Dating from the same year 1831 are three prints depicting A tenaga and an ashinaga; A Deer and the full moon; and A Waterfall, in the narrow upright tanzaku format (c.350 x 67 mm.) and printed in shades of blue, aizurie, signed Iitsu, the former Hokusai (saki no Hokusai Iitsu ), published by Moriya Jihei.
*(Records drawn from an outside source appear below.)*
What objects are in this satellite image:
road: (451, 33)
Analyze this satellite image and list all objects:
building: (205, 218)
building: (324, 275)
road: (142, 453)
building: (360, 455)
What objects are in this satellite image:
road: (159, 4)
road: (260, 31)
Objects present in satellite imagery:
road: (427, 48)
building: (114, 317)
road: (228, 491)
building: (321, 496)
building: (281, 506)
We cannot know whether these represent a different group or whether they are just an incidental exception within the group of full-colour tanzaku prints mentioned above.
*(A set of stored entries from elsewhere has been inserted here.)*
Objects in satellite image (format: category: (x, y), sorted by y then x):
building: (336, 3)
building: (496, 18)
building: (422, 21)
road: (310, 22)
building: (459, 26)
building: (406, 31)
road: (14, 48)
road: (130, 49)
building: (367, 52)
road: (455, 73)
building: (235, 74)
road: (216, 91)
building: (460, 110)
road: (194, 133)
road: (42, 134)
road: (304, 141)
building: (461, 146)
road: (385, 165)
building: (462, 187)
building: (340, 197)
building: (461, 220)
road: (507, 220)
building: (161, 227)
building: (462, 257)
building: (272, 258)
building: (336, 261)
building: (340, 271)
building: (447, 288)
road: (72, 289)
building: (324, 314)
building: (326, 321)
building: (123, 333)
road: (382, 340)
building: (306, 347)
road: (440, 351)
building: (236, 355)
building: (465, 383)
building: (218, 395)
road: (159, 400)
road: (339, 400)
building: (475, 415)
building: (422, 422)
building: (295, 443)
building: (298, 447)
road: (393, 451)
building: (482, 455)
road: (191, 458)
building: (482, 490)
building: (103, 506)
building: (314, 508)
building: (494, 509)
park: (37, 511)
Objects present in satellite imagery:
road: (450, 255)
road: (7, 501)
Still dating from 1831 are ten prints titled The Honganji Temple at Asakusa in the Eastern Capital (Tōto Asakusa Honganji 東都浅草本願寺), Tsukudajima Island in Musashi Province (Buyō Tsukudajima 武揚佃島), Ushibori in Hitachi Province (Jōshū Ushibori 常州牛堀), The Coast at Shichirigahama in Sagami Province (Sōshū Shichirigahama 相洲七里浜), Left of (or: In the Outskirts of) Umezawa in Sagami Province (Sōshū Umezawa no hidari [or: zai] 相洲梅澤左 [or: 在]), Mishimagoe in Kai Province (Kōshū Mishimagoe 甲州三島越), Ejiri in Suruga Province (Sunshū Ejiri 駿州江尻), In the Tōtōmi Mountains (Tōtōmi sanchū 遠江山中), Lake Suwa in Shinano Province (Shinshū Suwako 信州諏訪湖), and Kajikazawa in Kai Province (Kōshū Kajikazawa 甲州石班澤), all horizontal prints in the ōban format (265 x 390 mm.) and printed in shades of blue, aizurie, signed Iitsu, the former Hokusai (saki no Hokusai Iitsu 前北斎為一), forming part of the series Thirty-six Views of Mount Fuji (Fugaku sanjūrokkei 富嶽三十六景), published by Nishimuraya Yohachi. These are the prints that the publisher Nishimuraya Yohachi announced in I/1831 at the end of the Tanehiko novel. The remaining twenty-six designs in the Fuji series were probably published subsequently, from 1832. Anyway, we now know that the ‘Great Wave’ dates from the year 1830, and that is what we wanted to find out to begin with.